Stanley Kramer, Filmmaker With Social Bent, Dies at 87
Doug Millison
millison at online-journalist.com
Wed Feb 21 11:03:01 CST 2001
Stanley Kramer, Filmmaker With Social Bent, Dies at 87
By RICK LYMAN
http://www.nytimes.com/2001/02/21/arts/21KRAM.html
'.... his acclaimed "High Noon" (1952), though a western, was
actually a thinly veiled attack on the anti-Communist purges of the
McCarthy era. ... In "On the Beach" in 1959, he was among the first
mainstream directors to explore openly and bleakly the notion of
nuclear holocaust. And "Inherit the Wind," released the next year,
remains Hollywood's most influential exploration of America's
enduring social fault line over the issue of teaching evolution. In
1961 "Judgment at Nuremberg" was about the tendency of many in the
postwar era to forget Nazi atrocities in the drive to battle
Communism and get on with business. .... By the early 60's, though,
Mr. Kramer said that he felt the need to prove that he could make a
movie that was neither socially conscious nor serious. In fact, if
anything, "It's a Mad, Mad, Mad, Mad World" was socially disruptive
and goofy, the story of a group of over-the-top comic characters
driven to slapstick insanity in a race for hidden loot. It was his
biggest box office hit, with a cast that included Sid Caesar, Milton
Berle, Jonathan Winters and Ethel Merman. .... Mr.
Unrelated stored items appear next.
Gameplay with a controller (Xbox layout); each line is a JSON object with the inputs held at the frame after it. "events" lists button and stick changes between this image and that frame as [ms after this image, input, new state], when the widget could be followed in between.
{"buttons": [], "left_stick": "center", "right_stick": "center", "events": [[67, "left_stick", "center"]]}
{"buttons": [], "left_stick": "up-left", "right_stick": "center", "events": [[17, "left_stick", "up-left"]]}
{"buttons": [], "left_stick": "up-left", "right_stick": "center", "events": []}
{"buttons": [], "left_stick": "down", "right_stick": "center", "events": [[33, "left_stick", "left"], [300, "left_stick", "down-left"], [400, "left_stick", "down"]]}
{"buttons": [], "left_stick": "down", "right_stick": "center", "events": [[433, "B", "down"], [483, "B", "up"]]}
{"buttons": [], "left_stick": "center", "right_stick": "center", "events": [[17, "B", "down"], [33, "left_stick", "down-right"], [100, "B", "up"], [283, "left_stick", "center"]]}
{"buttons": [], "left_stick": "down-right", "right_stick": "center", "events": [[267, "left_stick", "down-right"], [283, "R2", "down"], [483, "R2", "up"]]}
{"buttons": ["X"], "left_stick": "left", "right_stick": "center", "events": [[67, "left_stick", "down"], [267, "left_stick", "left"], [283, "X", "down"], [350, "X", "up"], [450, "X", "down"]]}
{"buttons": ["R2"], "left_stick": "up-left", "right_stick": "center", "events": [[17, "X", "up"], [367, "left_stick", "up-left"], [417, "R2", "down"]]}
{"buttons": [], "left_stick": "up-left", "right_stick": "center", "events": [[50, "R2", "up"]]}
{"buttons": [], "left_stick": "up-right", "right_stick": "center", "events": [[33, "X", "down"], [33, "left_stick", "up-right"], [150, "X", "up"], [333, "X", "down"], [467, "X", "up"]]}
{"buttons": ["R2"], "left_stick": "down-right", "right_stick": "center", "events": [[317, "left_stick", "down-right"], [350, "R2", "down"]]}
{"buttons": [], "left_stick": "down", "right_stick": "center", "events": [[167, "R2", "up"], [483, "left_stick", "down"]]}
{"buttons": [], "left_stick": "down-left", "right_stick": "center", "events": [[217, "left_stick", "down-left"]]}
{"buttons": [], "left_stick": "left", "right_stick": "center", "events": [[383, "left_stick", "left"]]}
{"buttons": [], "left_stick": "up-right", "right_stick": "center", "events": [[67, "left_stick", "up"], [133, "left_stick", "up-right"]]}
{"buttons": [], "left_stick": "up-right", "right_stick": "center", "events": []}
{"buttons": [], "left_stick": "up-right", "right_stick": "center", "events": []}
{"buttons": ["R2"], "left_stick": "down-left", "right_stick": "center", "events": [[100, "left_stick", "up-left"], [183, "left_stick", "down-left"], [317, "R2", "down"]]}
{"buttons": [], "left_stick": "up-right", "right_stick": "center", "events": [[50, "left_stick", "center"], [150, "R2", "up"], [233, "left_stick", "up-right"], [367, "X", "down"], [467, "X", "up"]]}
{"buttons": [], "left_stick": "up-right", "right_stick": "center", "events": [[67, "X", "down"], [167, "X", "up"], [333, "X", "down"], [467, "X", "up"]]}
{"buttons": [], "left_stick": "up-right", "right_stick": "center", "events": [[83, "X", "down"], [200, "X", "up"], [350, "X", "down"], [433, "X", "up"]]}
Kramer complained
in the 60's that the rise of foreign voices and the growing youth
culture had changed the artistic landscape from what it had been in
his own youth. No longer, he said, were writers or filmmakers
interested in creating the Great American Novel or the great American
film, or indeed with exploring what it meant to be American."
In that context of film-making of the 60s as a response to the
earlier generation might be found material for a discussion of
Pynchon's appropriation of film in the service of the changing
worldview of which Mr. Kramer is said to have complained.